关键词: 电化学储能电池, LDA模型, 技术主题识别, 技术主题演化, 风险分析

Abstract:

The research and development (R&D) of electrochemical energy storage battery technology has attracted worldwide attention as a promising energy storage solution. However, a comprehensive and scientific analysis of its key technology topics, future R&D trends, and risk levels has been lacking owing to the complexity and extensiveness of this field. This study aims to bridge this gap using patent data to macroscopically analyze the application characteristics, identify technical topics using the latent Dirichlet allocation topic model, analyze topic evolution based on the post-discrete method, and assess the technology development risks using the Bayesian network model. The results show that there are 15 distinct technical topics within the field of electrochemical energy storage battery technology. The evolution trend of these topics is divided into ascending, stationary, and declining types. Analyzing patent quantities, industrial chains, and battery types, the global R&D efforts in this field show a continuous growth trend. Raw material-related technologies upstream of the electrochemical energy storage battery industry chain are the key field of R&D, although saturation or bottlenecks may be encountered. Meanwhile, processing-related technologies in the midstream field are gradually becoming a hot R&D direction. Furthermore, considering the industrial chain perspective, the assessment of technological development risks in the midstream processing field indicates a medium-level risk. Key risk factors include monopolizing key technologies, rising prices of upstream raw materials, lagging industry standards, and insufficient cooperation within the industrial chain. This study provides a useful reference for developing planning and R&D decision-making processes in electrochemical energy storage battery technology.

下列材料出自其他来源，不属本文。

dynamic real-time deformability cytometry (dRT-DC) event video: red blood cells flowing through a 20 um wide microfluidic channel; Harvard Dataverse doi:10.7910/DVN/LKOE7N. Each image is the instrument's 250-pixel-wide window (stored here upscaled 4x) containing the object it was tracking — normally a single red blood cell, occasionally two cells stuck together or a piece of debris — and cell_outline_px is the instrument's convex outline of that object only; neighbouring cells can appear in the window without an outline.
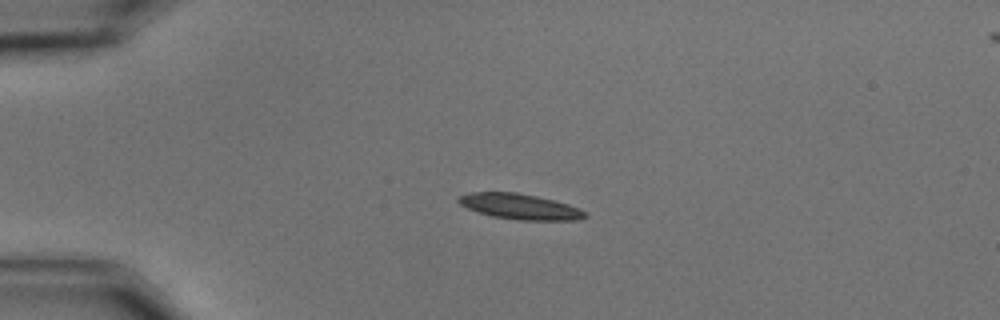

Key words: electrochemical energy storage, LDA model, technology topic identification, technology topic evolution, risk analysis

中图分类号:

G 255.53

张力菠, 王格格. 电化学储能电池技术主题识别、演化及风险分析[J]. 储能科学与技术, 2023, 12(8): 2680-2692.

Libo ZHANG, Gege WANG. Topic identification， evolution， and risk analysis of electrochemical energy storage battery technology[J]. Energy Storage Science and Technology, 2023, 12(8): 2680-2692.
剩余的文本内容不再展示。